The U.N. refugee agency is calling on governments to grant basic rights of citizenship to millions of stateless people who suffer discrimination, exclusion and persecution.
The United Nations High Commissioner for Refugees is making this plea on the third anniversary of a 10-year global campaign to prevent, reduce and eradicate statelessness.
The largest stateless minority group in the world right now is the Rohingya.
Although the Rohingya have lived in Myanmar for generations, the government does not recognize them as citizens. They are forced to live on the margins of society and are denied the most basic rights enjoyed by Myanmar nationals. Hundreds of thousands of Rohingya have fled to neighboring Bangladesh to escape violence and persecution.
The U.N. refugee agency reports there are more than 3 million stateless people around the world, with about 75 percent of them belonging to minority groups.

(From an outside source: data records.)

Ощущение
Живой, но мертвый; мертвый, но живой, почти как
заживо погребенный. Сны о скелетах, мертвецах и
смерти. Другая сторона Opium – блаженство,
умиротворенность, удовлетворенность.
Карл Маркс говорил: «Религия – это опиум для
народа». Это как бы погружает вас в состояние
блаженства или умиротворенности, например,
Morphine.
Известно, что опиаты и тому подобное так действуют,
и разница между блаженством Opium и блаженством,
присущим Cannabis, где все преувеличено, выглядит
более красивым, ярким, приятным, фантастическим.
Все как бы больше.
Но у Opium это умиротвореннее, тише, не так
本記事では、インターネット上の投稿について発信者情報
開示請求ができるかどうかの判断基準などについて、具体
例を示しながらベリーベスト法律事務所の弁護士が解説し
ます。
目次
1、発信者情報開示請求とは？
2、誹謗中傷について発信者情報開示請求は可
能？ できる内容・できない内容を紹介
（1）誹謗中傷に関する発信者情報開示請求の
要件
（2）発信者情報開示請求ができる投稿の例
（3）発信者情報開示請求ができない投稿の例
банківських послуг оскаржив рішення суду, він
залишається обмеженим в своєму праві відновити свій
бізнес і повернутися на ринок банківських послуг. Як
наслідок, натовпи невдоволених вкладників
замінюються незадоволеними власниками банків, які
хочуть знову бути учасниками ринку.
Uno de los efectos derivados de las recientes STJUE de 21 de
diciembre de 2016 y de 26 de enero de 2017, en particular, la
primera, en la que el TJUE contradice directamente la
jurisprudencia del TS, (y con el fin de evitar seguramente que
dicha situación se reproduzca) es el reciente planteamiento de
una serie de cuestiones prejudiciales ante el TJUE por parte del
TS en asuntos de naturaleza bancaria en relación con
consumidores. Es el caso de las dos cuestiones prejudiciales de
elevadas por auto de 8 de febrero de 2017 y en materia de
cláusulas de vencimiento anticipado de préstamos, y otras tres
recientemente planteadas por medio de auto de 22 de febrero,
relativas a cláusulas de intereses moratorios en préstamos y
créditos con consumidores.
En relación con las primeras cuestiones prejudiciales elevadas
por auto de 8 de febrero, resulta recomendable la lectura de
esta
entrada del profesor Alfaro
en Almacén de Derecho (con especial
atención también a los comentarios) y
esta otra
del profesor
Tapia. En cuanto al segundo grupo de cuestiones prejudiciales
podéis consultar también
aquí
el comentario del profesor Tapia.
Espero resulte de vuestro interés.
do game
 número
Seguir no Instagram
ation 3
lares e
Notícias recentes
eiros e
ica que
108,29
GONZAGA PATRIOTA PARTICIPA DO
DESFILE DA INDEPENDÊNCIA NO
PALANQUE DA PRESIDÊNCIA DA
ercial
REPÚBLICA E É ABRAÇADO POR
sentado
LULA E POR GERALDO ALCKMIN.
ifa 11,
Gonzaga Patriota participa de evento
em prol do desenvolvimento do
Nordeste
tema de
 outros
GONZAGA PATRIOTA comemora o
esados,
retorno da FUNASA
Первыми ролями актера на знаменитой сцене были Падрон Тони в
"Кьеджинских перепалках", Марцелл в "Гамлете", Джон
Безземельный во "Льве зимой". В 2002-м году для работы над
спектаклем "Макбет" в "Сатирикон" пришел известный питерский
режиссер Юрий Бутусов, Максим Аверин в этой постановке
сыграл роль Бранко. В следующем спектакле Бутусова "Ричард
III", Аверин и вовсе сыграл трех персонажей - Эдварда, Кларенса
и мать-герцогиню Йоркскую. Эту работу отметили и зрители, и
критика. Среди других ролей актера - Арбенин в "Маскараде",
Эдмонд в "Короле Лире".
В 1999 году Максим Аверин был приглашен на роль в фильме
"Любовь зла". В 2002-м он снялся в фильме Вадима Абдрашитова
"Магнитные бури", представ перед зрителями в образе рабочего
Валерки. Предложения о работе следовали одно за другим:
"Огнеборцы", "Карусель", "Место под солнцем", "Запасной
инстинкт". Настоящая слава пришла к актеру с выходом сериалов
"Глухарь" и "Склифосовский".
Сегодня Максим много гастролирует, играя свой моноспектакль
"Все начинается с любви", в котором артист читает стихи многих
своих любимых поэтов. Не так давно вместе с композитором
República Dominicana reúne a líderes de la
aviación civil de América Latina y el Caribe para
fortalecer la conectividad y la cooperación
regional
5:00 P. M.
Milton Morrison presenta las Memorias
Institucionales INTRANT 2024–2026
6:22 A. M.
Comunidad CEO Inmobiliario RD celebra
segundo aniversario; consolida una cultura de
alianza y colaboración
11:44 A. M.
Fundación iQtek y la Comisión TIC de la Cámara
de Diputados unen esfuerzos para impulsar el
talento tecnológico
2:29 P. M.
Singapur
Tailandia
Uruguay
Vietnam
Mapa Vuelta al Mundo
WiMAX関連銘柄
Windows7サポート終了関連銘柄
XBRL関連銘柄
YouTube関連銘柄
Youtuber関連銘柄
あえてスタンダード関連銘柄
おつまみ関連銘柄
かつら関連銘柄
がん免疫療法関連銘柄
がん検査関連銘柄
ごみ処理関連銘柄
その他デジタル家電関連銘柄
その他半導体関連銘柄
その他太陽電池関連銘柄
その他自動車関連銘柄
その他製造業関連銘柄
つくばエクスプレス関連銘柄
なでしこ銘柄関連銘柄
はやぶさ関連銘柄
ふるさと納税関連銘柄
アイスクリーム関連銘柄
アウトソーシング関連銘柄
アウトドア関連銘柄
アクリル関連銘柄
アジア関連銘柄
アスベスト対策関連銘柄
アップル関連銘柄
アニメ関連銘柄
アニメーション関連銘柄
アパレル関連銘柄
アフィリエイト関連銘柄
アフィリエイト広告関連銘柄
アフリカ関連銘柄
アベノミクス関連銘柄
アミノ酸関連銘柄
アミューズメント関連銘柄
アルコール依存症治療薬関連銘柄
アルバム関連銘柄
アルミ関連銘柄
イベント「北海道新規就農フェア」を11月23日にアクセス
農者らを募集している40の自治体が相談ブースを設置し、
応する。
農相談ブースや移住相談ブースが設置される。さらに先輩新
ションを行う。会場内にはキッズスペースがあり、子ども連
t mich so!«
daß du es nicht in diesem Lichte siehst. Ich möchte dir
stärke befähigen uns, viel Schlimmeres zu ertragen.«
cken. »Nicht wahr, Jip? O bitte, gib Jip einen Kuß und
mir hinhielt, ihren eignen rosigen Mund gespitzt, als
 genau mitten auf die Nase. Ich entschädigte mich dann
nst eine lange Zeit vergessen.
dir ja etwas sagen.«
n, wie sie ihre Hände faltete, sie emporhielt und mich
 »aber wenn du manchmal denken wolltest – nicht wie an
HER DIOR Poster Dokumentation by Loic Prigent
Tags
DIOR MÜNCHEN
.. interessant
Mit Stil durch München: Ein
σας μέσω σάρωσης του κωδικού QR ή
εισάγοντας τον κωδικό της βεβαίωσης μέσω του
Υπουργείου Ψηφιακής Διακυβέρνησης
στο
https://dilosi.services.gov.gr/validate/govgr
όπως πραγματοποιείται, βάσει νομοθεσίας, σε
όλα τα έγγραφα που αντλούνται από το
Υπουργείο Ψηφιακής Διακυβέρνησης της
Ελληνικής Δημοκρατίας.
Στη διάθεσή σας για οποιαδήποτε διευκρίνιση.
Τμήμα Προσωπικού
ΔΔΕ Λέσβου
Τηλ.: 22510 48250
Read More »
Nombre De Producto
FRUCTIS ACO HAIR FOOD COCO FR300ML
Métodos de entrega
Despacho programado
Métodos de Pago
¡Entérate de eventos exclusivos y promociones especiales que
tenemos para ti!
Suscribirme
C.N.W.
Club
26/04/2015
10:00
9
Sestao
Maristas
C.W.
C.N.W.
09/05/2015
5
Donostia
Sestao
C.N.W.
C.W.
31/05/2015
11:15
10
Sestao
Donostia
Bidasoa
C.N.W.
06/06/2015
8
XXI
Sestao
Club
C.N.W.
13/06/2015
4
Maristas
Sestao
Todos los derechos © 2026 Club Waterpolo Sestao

The agency’s “IBelong” campaign to end statelessness highlights the reality that these individuals do not belong anywhere.
Carol Batchelor is the UNHCR’s international protection division director. She says stateless people are among the most bereft.
“If you live in this world without a nationality, you are without an identity,” she said. “You are without documentation. You are without the rights and entitlements that come, that we take for granted, even just being able to gather here today, having a job, having education, knowing that your child belongs somewhere.”
Progress has been made in reducing statelessness since the “IBelong” campaign began three years ago. Thousands of stateless people have been granted citizenship in places such as Thailand, central Asia, Russia, Kenya and West Africa; but the job is far from over.
The UNHCR urges all states to ease naturalization for stateless minority groups that fulfill certain residential requirements, grant citizenship to children in the country of their birth, and eliminate laws and practices that discriminate against people on ethnic and racial grounds.